You may know Li Yundi as one of the leading Chinese pianists, but he is about to take on another role.

The pianist will pick up the baton for the first time leading the Warsaw Philharmonic Orchestra for a five-city tour in China, which starts in Chongqing on Aug 29, followed by Guangzhou, Shenzhen, Beijing and Shanghai through September.

The tour will see Li and the orchestra play two Chopin concertos: Concerto for Piano and Orchestra No 1 in E Minor and Concerto for Piano and Orchestra No 2 in F Minor.

Li will give solo piano performances as well as conduct the orchestra.

"Of course, it's challenging because I have never done it before," says the 35-year-old. "I have to adjust my tempo while serving the two roles onstage. But the orchestra is very experienced and they soon understood my ideas."

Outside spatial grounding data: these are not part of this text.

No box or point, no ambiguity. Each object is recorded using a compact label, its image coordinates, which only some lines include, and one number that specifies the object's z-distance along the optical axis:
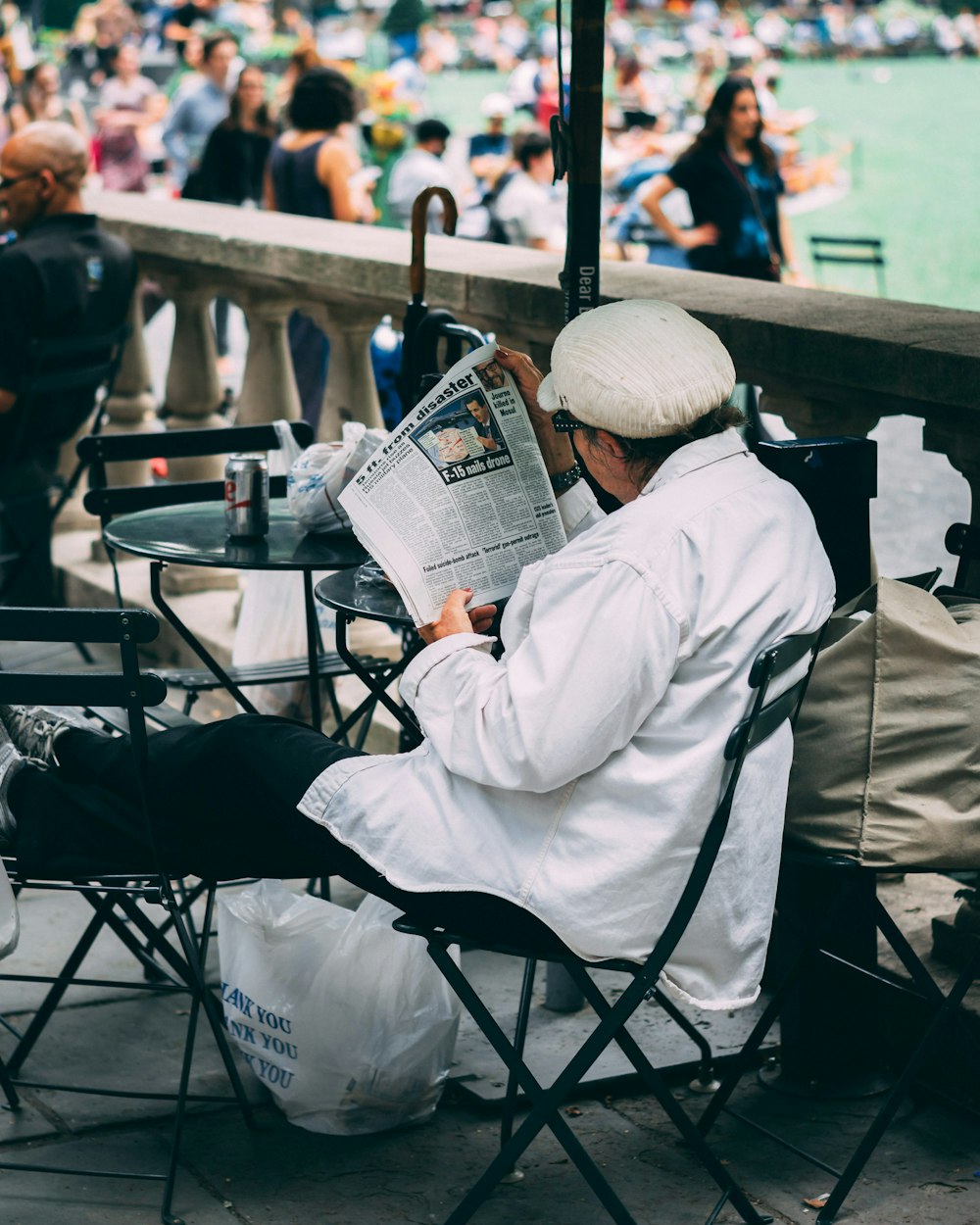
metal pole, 6.45
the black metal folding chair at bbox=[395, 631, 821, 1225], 4.78
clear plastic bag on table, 6.93
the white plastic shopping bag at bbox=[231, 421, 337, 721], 8.22
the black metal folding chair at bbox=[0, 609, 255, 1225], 5.25
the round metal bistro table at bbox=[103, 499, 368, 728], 6.64
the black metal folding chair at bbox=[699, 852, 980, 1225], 5.35
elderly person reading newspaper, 4.64
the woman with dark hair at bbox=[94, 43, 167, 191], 24.66
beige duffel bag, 5.29
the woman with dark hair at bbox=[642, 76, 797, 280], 16.37
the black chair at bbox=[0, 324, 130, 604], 10.81
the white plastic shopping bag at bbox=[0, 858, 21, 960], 5.46
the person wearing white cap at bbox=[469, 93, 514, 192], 29.35
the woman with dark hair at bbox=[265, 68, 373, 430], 16.02
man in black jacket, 10.64
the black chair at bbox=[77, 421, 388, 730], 7.53
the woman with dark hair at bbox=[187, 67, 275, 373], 18.92
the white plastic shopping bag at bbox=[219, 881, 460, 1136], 5.95
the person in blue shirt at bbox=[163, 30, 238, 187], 22.70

The Warsaw Philharmonic Orchestra, which was founded in 1901 by Polish conductor and violinist Emil Mlynarski, is one of Poland's oldest and most prestigious orchestras. It has performed at the International Fryderyk Chopin Piano Competition since the contest was first held in Warsaw in 1927.

In 2000, when Li, then 18, became the first Chinese and the youngest winner of the competition, he was propelled onto the international stage.

It was the first time that the pianist collaborated with the established Warsaw Philharmonic Orchestra.